Eighteen patients who obtained CR/CRi (18/22, 81.8%) had grade 3-4 hematological toxicity after anti-CD19-CAR T-cell infusion. The other four patients only had grade 2 hematological toxicity. The hematological toxicity in all patients was recovered prior to their subsequent DSI/DLI therapy.
In anti-CD19-CAR T-cell therapy, 17 (17/22, 77.3%) patients were diagnosed with grade 0-2 of CRS, whereas 5 (5/22, 22.7%) patients were diagnosed with grade 3-4 of CRS. Only one patient in the DSI group and two patients in the DLI group developed grade 1 ICANS during this period. There were no differences in the grades of CRS and ICANS between the two groups in anti-CD19-CAR T-cell therapy (Figure 3 e f). No CRS or ICANS-related deaths were observed in our study.

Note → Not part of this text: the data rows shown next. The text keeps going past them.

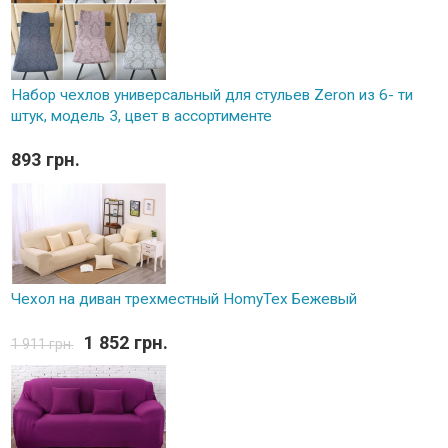
Набор чехлов универсальный для стульев Zeron из 6- ти
штук, модель 3, цвет в ассортименте
893 грн.
Чехол на диван трехместный HomyTex Бежевый
1 852 грн.
1 911 грн.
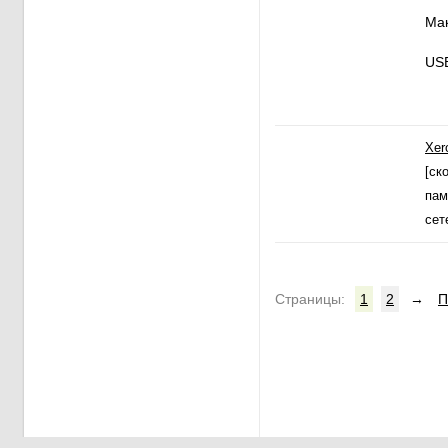
Мак
USB
Xer
[ск
пам
сет
Cтраницы:
1
2
→
П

Antipyretic drugs and methylprednisolone were administered to overcome AEs. Only four patients (Pt DSI 3,5 and Pt DLI 2,4) who developed grade 3-4 CRS received tocilizumab after anti-CD19-CAR T-cell therapy. None of the patients received tocilizumab after DSI/DLI therapy.

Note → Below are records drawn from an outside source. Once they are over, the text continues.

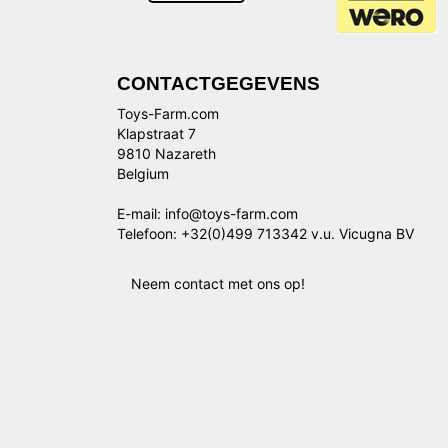
CONTACTGEGEVENS
Toys-Farm.com
Klapstraat 7
9810 Nazareth
Belgium
E-mail: info@toys-farm.com
Telefoon: +32(0)499 713342 v.u. Vicugna BV
Neem contact met ons op!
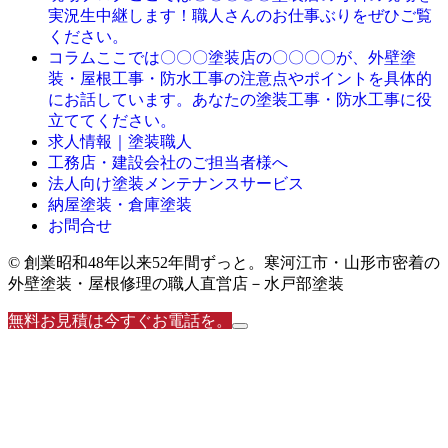
実況生中継します！職人さんのお仕事ぶりをぜひご覧
ください。
ここでは〇〇〇塗装店の〇〇〇〇が、外壁塗
コラム
装・屋根工事・防水工事の注意点やポイントを具体的
にお話しています。あなたの塗装工事・防水工事に役
立ててください。
求人情報｜塗装職人
工務店・建設会社のご担当者様へ
法人向け塗装メンテナンスサービス
納屋塗装・倉庫塗装
お問合せ
© 創業昭和48年以来52年間ずっと。寒河江市・山形市密着の
外壁塗装・屋根修理の職人直営店－水戸部塗装
無料お見積は今すぐお電話を。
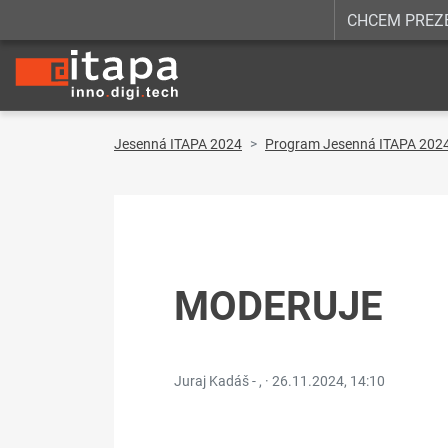
CHCEM PREZ
Jesenná ITAPA 2024
Program Jesenná ITAPA 202
MODERUJE
Juraj Kadáš - , ·
26.11.2024, 14:10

Survival after the anti-CD19-CAR T-cell therapy and DSI/DLI therapy
By November 30, 2021, 14 patients survived without leukemia. Anti-CD19-CAR T-cell therapy and DSI/DLI therapy, second allo-HSCT, response to anti-CD19-CAR T-cell therapy, occurrence of aGVHD, PFS and OS, and cause of death are shown in Figure 4a. The rates of PFS and OS at 180 days were 90.91% and 90.91%, respectively, and those at 365 days were 63.64% and 63.64%, respectively, in the DSI group. The PFS and OS rates at 180 days were 50.50% and 50.50% and those at 365 days were 12.50% and 12.50%, respectively, in the DLI group. Although the rates of PFS and OS in the DSI group were higher at 180 days, there was no difference in the rate of PFS or OS between the two groups at 180 days (PPFS=0.064 and POS=0.057). The PFS and OS rates in the DSI group were higher than those in the DLI group at 365 days(PPFS=0.010 and POS=0.009)(Figure 4 b c).Pt 1,2,and 3 did not respond to anti-CD19-CAR T-cell therapy and died of leukemia. Pt DSI 11 and PtDLI 6 died of disease recurrence with negative CD19 expression, whereas Pt DLI 5 and 8 died of disease recurrence with positive CD19 expression. Pt DSI 2 died of cytomegalovirus infection at 720 days post anti-CD19-CAR T-cell infusion and 620 days after the second DSI therapy. Pt DLI 4 died of sudden cardiac death at 83 days after anti-CD19-CAR T-cell infusion and 22 days after DLI therapy without aGVHD.